Countering the threat posed by the nexus between Islamic extremism and international terrorism is a major challenge facing the United States and its allies. Amid growing fears of terrorism following graphic media coverage of online recruitment and attacks by self-proclaimed jihadists, signs are emerging that the public has become more concerned about how to keep people safe and prevent incidents of violent extremism. Our February speaker will provide an overview of the threat and prospects for its resolution.
Dr. James L. Regens is Regents Professor and founding Director of the University of Oklahoma Center for Intelligence and National Security, an Intelligence Community Center for Academic Excellence. He holds the Edward E. and Helen T. Bartlett Foundation Chair at the OU Health Sciences Center.

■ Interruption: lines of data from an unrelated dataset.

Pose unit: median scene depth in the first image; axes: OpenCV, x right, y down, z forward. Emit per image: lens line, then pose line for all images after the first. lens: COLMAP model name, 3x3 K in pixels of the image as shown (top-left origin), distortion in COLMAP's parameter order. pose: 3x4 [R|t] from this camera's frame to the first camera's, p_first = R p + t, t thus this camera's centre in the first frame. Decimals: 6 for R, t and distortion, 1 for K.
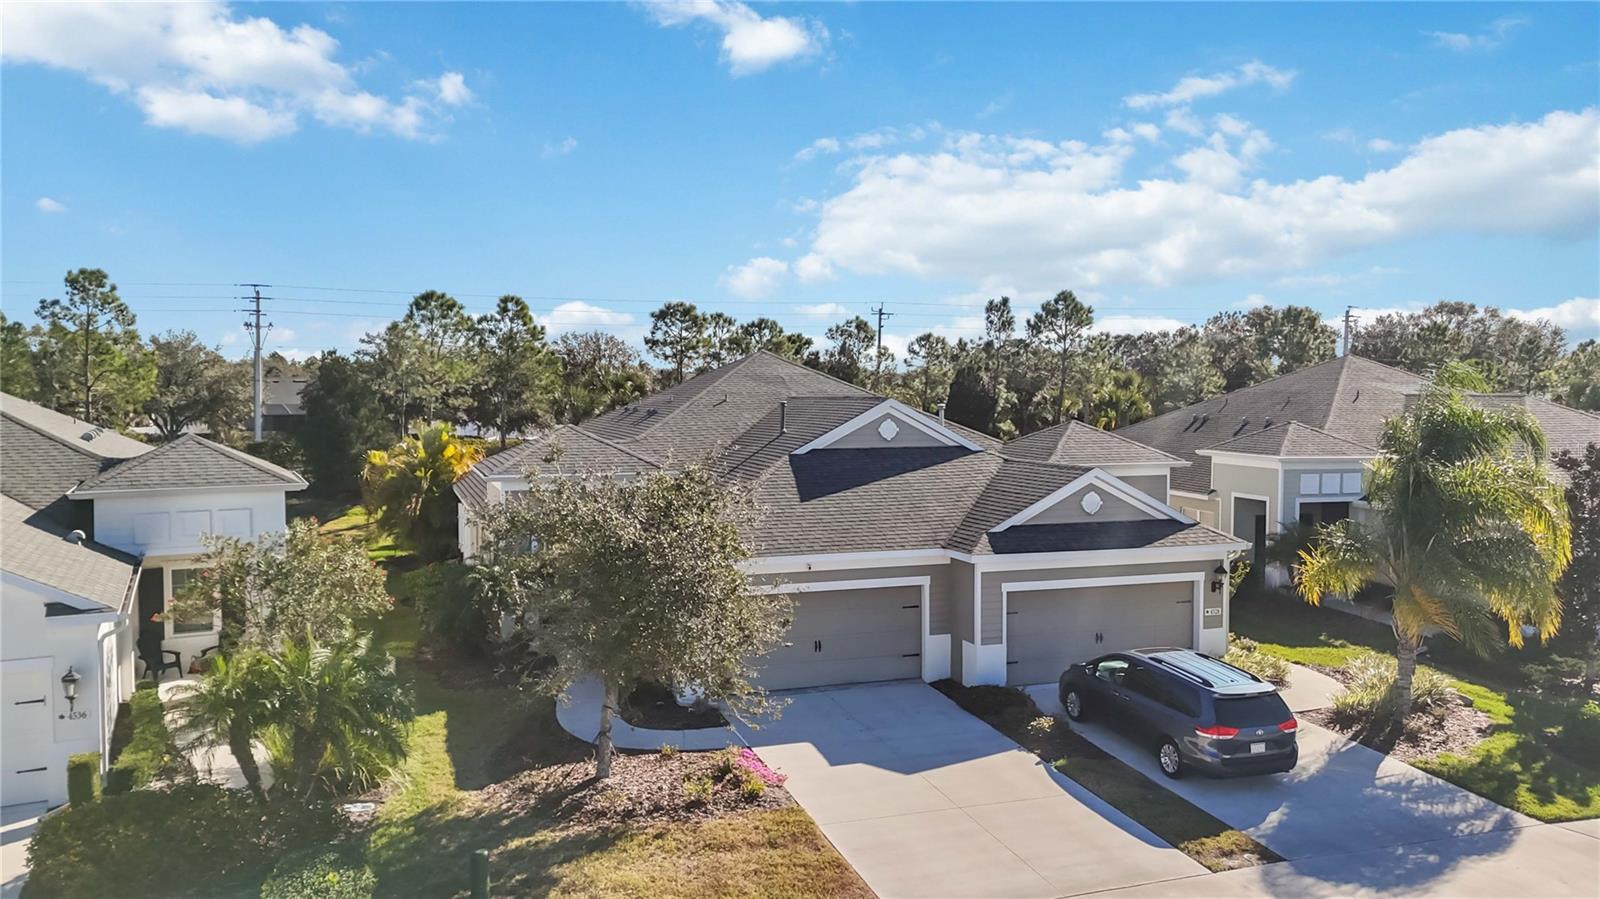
lens RADIAL K [[1167.9, 0, 800.4], [0, 1167.9, 446.6], [0, 0, 1]] dist [0.077099, -0.071203]
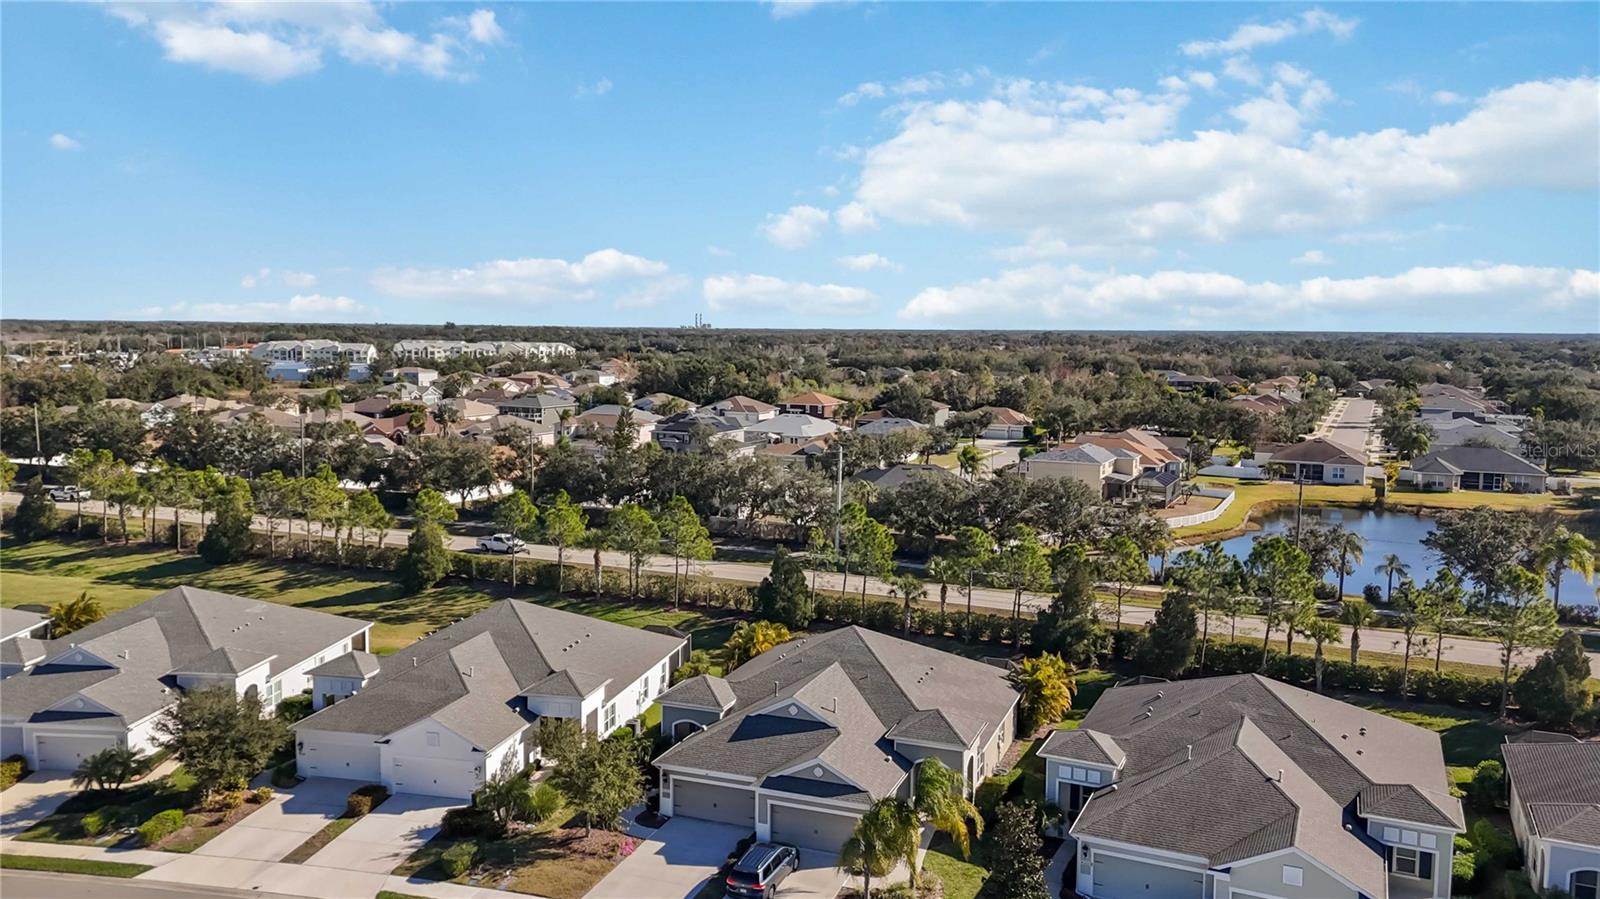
lens RADIAL K [[1210.8, 0, 800.0], [0, 1210.8, 449.5], [0, 0, 1]] dist [0.068797, -0.062416]
pose [[0.763067, 0.070432, -0.642471, 1.986151], [-0.041596, 0.997335, 0.059931, -0.840571], [0.644980, -0.019007, 0.763963, -0.952362]]
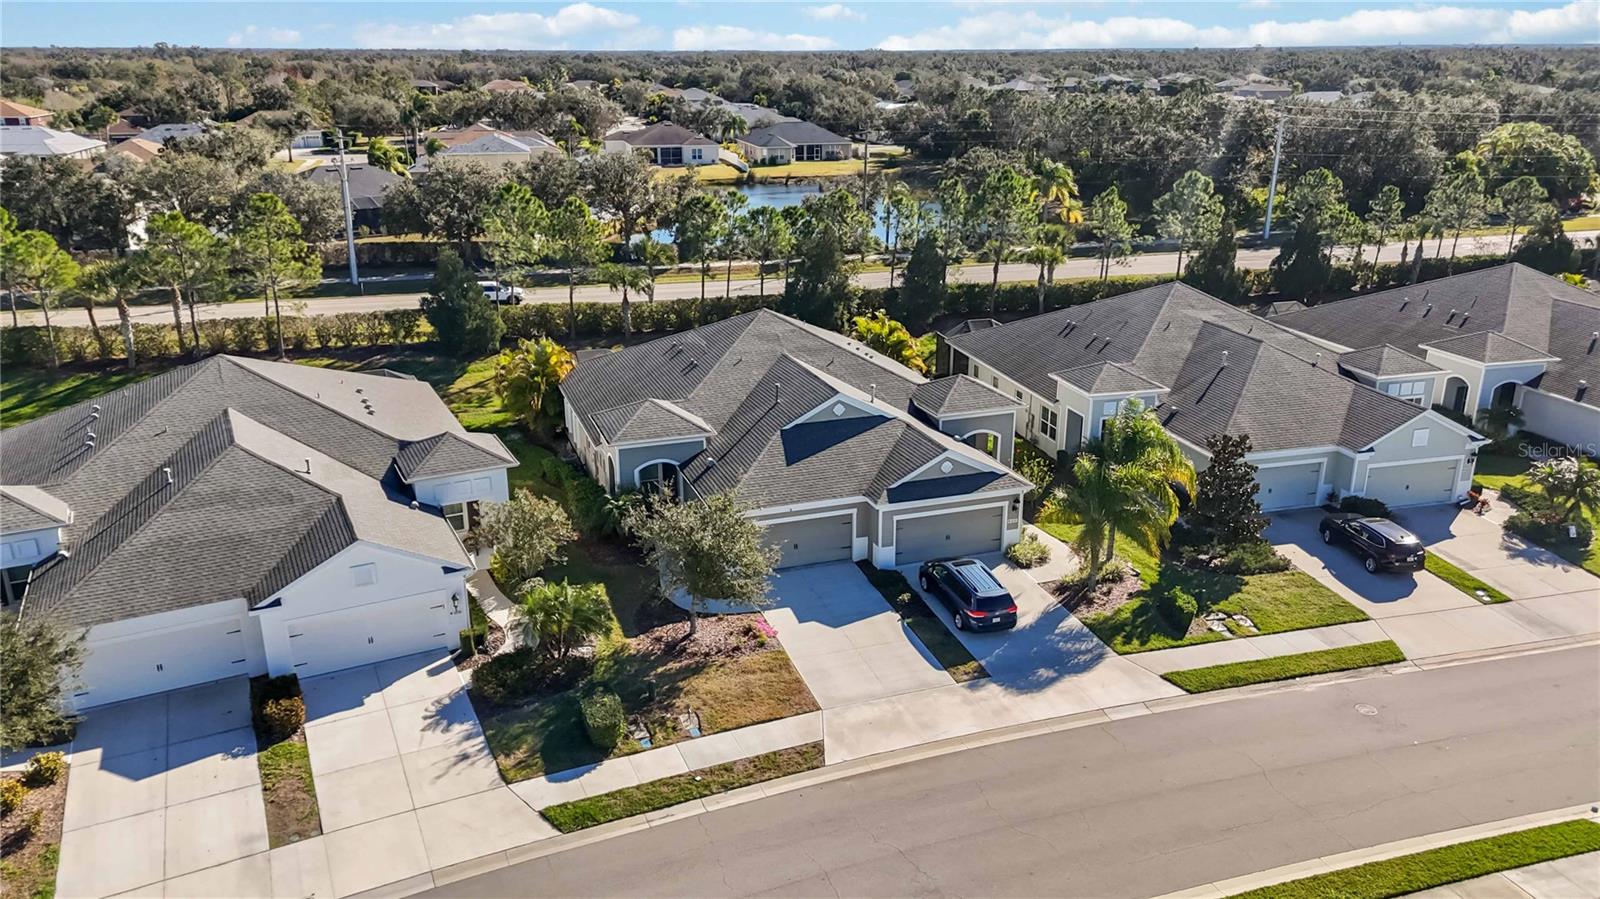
lens RADIAL K [[1167.9, 0, 800.4], [0, 1167.9, 446.6], [0, 0, 1]] dist [0.077099, -0.071203]
pose [[0.999986, -0.001504, -0.005067, 0.036051], [0.002813, 0.963050, 0.269308, -0.550615], [0.004475, -0.269319, 0.963041, -0.855754]]
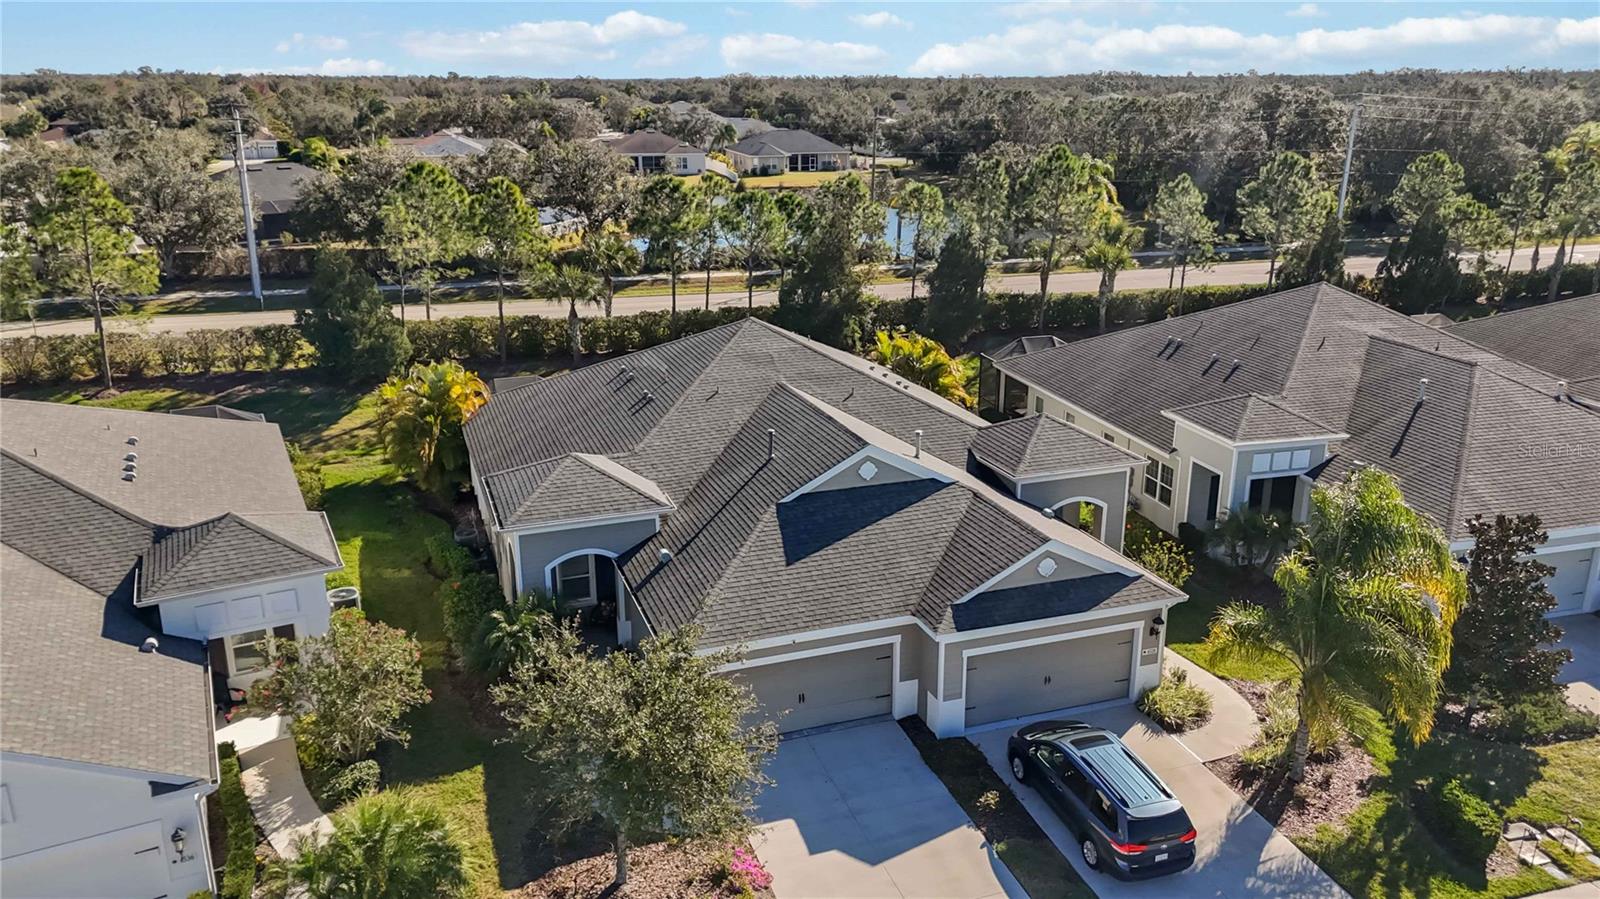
lens RADIAL K [[1167.9, 0, 800.4], [0, 1167.9, 446.6], [0, 0, 1]] dist [0.077099, -0.071203]
pose [[0.999993, -0.003410, 0.001531, 0.014439], [0.002924, 0.968729, 0.248103, -0.400187], [-0.002329, -0.248097, 0.968732, -0.060325]]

Dr. Regens previously served in policy and analytical positions in the US Government and national laboratories, in the USMC, and on the faculty of major research universities. He has field experience in Western Europe, Russia, China, the Middle East, Latin America, and sub-Saharan Africa. He has chaired multiple IAEA technical committees, is a former chair of the OECD Group on Energy and Environment, and been a consultant to and/or served on review panels for numerous organizations including SOCOM, DTRA, CIA, DHS, NIH, and the National Academy of Engineering.
He has authored over 200 publications including articles in journals such as Proceedings of the National Academy of Sciences and 8 books. His most recent book is Islamic Radicalism and Global Jihad (Georgetown University Press, 2009). He has been Principal Investigator for almost $40 million in research funding.
Dr. Regens is a member of the Council on Foreign Relations; International Institute for Strategic Studies; Association of Former Intelligence Officers; and International Association for Intelligence Education. He is a Fellow, Royal Society for Public Health.